The other day, I overhead someone say, “People aren’t against you — they are for themselves.” My first reaction was that the statement bore some truth. It has been my experience that people tend to look out for their own best interest. In law enforcement, we hear both sides of the story and each person tells a version that puts them in the most favorable light. This doesn’t make them evil; it just means that humans are biased in favor of themselves.
There are people who will always have their own best interest in mind no matter what the scenario. These are the people who only give attention to those who can do something for them and disregard all others. We all know the type. They align themselves with perceived power and shift their alignment to the person who can maximize their gain. Their lives are analogous to a chess board comprised of strategic plays that afford them the most momentum for advancement. These are the people that are for themselves.
I like to think that the average human debunks this hypothesis (admittedly I have a tendency to fall on the side of idealism) but the truth is, there is evidence all around us of people putting others before themselves.
Because I tend to (over)analyze, I started to really struggle with the notion that people are for themselves and thus began an internal argument and every shred of evidence I gathered seemed to prove the contrary.
Parenting is an easy example. When we become parents, something shifts within us and we know we would sacrifice everything for the well-being of our children. Good parents go without to ensure their children have what they need. We don’t do this for a potential gain. We do it because we will do whatever it takes to make them feel loved and safe.
When the phone rings and on the other end of that line is a friend in distress, you drop everything and go. Suddenly your schedule that was so vital and inflexible ceases to matter when compared to being needed in that moment.
The truth is, most of what motivates us intrinsically is born from connections with others.
Think of a time when you were recognized for something big. Whether it be an award you were given or a game you helped win. Think of how you felt in the moment of triumph and accomplishment. As you looked out into the audience, the first thing you did was scan to find the faces of those who mean something to you.
That’s why acceptance speeches begin with, “I want thank (insert person here)
” — because you recognize that your achievement was not possible without the love and support of the important people in your life.
In that moment, you are not thinking, “I am so awesome!” You are thinking how good it feels to make those people proud and you realize you do what you do because of that. It is that feeling to which we cling. It is that feeling that motivates us.

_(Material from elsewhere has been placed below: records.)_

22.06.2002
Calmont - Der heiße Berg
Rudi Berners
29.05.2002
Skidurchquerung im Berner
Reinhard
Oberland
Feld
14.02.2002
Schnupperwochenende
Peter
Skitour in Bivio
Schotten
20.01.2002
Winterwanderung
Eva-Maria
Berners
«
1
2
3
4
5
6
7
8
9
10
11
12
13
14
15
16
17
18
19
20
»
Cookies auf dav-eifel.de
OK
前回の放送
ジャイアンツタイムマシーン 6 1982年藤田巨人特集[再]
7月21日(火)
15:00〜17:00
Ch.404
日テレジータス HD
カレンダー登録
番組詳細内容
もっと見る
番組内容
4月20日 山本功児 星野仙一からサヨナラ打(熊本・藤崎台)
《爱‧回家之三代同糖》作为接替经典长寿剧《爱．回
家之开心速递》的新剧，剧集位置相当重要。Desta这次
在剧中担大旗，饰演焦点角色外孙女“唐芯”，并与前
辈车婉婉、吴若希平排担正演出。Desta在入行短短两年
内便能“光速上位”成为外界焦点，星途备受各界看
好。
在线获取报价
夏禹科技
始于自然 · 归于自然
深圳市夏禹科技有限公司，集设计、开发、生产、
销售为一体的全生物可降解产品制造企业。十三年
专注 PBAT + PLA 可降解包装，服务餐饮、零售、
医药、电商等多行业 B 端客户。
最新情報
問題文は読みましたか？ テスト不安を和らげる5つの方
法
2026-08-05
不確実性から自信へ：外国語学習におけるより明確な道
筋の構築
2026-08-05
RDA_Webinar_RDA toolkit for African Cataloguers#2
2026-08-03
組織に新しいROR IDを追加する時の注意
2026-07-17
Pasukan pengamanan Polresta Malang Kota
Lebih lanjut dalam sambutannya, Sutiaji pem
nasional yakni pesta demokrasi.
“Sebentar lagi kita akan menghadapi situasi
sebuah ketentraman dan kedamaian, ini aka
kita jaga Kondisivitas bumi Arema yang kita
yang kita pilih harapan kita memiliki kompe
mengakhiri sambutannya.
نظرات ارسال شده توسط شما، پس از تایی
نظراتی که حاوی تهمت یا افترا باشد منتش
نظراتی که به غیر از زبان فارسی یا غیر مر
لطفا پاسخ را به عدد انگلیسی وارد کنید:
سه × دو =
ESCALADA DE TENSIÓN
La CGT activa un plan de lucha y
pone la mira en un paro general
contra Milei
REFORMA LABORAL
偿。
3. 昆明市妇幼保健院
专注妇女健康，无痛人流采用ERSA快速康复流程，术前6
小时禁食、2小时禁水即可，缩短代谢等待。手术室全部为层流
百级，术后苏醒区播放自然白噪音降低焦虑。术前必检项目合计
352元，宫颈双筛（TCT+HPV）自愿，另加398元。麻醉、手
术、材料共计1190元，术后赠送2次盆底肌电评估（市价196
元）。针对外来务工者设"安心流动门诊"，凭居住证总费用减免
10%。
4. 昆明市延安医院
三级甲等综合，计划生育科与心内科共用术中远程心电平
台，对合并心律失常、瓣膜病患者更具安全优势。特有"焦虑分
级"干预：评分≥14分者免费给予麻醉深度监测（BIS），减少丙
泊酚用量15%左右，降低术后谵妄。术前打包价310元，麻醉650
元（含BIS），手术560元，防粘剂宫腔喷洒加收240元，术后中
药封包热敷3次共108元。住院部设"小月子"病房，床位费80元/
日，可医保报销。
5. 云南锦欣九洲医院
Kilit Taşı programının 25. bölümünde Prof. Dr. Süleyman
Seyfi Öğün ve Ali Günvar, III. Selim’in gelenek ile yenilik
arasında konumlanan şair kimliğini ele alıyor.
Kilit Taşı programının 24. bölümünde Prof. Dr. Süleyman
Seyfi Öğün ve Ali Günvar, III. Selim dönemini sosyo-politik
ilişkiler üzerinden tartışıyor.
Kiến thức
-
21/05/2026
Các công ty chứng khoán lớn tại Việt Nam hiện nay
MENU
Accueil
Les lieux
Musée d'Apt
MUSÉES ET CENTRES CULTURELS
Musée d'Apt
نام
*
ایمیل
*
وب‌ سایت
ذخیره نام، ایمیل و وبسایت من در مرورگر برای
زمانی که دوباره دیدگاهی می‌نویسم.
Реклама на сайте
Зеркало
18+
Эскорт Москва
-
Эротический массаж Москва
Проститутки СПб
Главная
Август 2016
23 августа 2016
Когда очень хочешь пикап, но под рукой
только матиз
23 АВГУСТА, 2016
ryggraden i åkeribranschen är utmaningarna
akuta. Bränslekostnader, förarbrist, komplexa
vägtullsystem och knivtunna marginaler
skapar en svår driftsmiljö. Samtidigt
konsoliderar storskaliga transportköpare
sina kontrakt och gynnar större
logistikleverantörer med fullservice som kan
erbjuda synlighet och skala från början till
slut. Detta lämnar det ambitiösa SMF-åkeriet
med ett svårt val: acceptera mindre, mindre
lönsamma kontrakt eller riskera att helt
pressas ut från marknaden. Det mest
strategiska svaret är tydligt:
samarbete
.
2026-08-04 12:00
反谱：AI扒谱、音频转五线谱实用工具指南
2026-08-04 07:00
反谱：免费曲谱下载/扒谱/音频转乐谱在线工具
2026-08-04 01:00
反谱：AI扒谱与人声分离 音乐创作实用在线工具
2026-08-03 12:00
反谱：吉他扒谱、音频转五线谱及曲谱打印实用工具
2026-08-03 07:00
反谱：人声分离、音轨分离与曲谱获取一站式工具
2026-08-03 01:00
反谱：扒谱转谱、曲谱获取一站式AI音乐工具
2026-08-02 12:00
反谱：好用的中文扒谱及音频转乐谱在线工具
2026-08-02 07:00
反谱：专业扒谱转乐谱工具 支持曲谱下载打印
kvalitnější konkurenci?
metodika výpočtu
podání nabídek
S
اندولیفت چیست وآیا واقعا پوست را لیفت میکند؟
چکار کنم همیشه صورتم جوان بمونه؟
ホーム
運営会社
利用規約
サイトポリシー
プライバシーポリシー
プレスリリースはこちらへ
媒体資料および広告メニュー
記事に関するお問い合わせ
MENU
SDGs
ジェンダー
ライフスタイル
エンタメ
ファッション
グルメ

|Kent State pitcher hugs his mom after winning championship|
We want to win for the coach. We want to win for our boss. We want to succeed to make others proud. When we are lucky enough to care about someone and something bigger than us, it moves us to perform at our highest level. The times I am at my best is when I am not giving a thought to my own interest but to someone else’s.
If most people acted only in self-interest, there wouldn’t be first responders who sacrifice their own lives for strangers. There wouldn’t be kind people who return a wallet they’ve found or help someone in distress. There wouldn’t be charitable agencies and volunteers that exist only to serve others.
So yes, some people are only for themselves. They may appear successful on the surface but they walk a lonely and isolated road because true meaning comes from connections with others.